PROBLEM STATEMENT:
From the records below, copy word for word every line starting at the line that contains "دستکش زنانه آی ام" and ending at the line that contains "- کیفیت دوخت", with both of those lines included.

ENTRIES SHOWN:

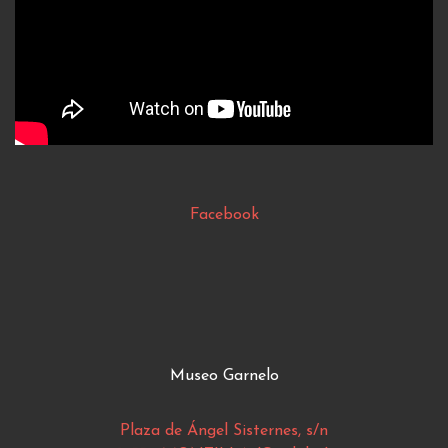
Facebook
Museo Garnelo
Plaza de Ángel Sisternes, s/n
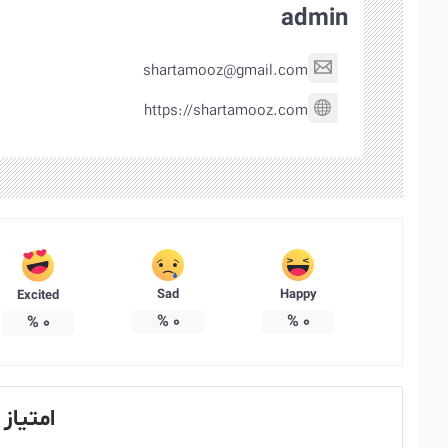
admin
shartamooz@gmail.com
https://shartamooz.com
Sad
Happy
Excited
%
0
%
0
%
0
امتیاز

* * *

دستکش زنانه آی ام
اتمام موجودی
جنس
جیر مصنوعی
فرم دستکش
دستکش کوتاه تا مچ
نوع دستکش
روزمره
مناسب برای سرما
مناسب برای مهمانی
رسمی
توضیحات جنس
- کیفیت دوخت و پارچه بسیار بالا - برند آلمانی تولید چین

---

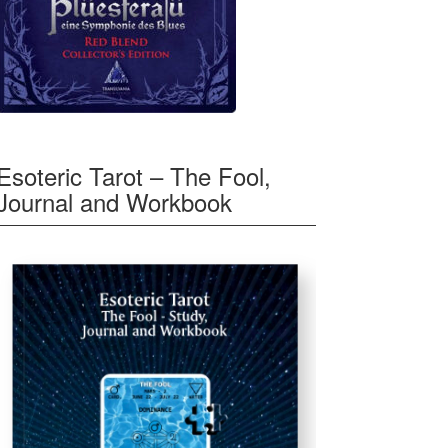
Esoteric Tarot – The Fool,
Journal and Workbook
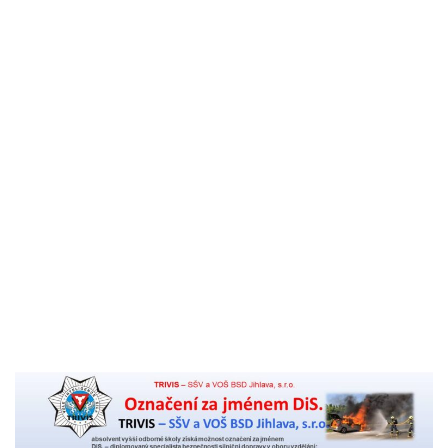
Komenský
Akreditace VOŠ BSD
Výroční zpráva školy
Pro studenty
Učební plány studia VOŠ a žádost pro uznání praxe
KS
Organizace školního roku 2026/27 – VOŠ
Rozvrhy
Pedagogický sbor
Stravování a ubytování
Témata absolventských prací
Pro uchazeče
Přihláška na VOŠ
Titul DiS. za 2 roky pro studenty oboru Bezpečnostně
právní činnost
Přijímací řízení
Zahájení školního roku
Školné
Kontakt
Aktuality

SOLUTION FOR THIS EXERCISE:
دستکش زنانه آی ام
اتمام موجودی
جنس
جیر مصنوعی
فرم دستکش
دستکش کوتاه تا مچ
نوع دستکش
روزمره
مناسب برای سرما
مناسب برای مهمانی
رسمی
توضیحات جنس
- کیفیت دوخت و پارچه بسیار بالا - برند آلمانی تولید چین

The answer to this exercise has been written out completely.